Venoco, the firm that operates the Beverly Hills field, injected the Titan nutrients into an oil well that was producing some 20 bbl per day. Production increased to 55 bbl per day for three months. "The idea was to verify that the nutrient mix that Titan uses stimulates the microbes and releases the oil," says Bob Zahner, an engineer with Venoco. "And it did prove that concept." Engineers then applied the treatment to three injection wells in the Beverly Hills field. Production increased 30%.
THE SUCCESS in Beverly Hills is prompting Venoco to deploy the technology at an offshore oil platform in the Santa Barbara channel, Zahner says. For MEOR to catch on, he says, more companies like Venoco need to experiment with it. "The reason why MEOR has not been as widely used is just because the results have been inconsistent," he says. "It is something that is still being developed. You have to get some field results and get companies behind it before you really see any impact."
MEOR has to overcome outright bias against microbes as well, UT's Bryant says. "Microbes generally have a bad reputation in the oil patch," he says. "Usually microbes cause problems," such as generation of noxious hydrogen sulfide gas. "Tell an operator that you have this great concoction of bacteria and you want to put them into his field. That's a tough sales pitch."

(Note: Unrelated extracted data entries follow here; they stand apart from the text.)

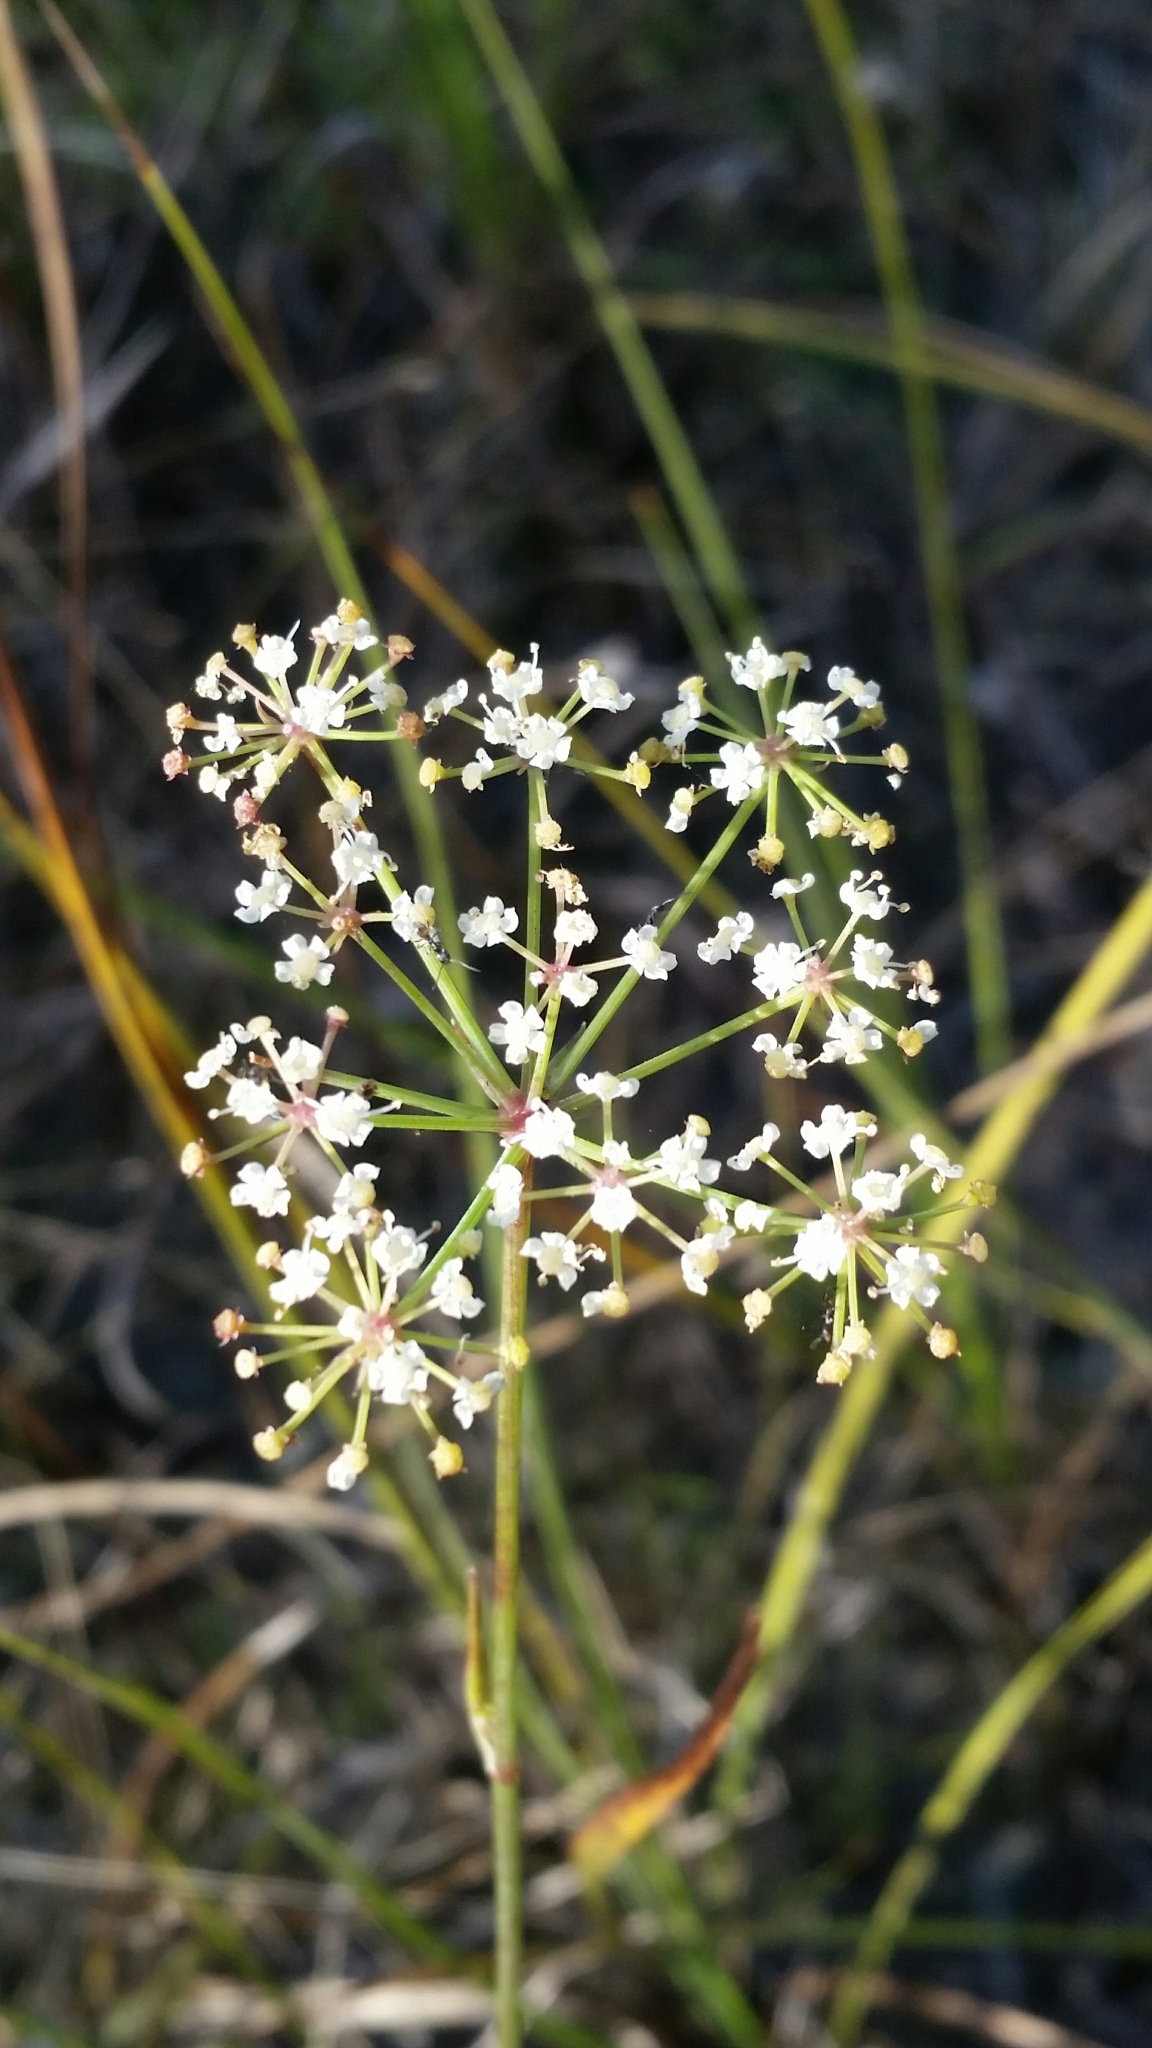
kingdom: Plantae
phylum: Tracheophyta
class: Magnoliopsida
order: Apiales
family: Apiaceae
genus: Tiedemannia
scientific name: Tiedemannia filiformis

And some MEOR treatments bandied about in the early 1980s simply didn't work. "Operators typically had experiences in the past where they were just as likely to plug a well with a molasses treatment as they were to get a good response," Titan's Govreau says.
In a sign that the technology is gaining traction, large companies are joining start-up firms in pursuing it. DuPont is exploring the application of its biological expertise to MEOR, says Jan Koninckx, the company's global business director for biofuels. "We have been interested in the field of MEOR and are studying the potential opportunities DuPont science can bring to bear," he says. The big Norwegian fertilizer producer Yara International already has a business supplying nutrients for MEOR.
Another obstacle is oil prices, which have tumbled to less than a third of the $147 per bbl they hit last July. MEOR developers counter that relatively low costs could make their technology insensitive to oil prices. Govreau says Titan's treatment can cost from $2.00 to $5.00 per bbl produced, depending on the well. His company did four treatments in 2007 and 21 in 2008 when oil prices peaked. But he has already done two treatments this year and has another four on order.
Current prices notwithstanding, U.S. oil supplies are dwindling. Govreau has his sights set on the billions of barrels still in the ground. "If we could get 1%, that would be big," he says. "If we could get 2%, that would be huge."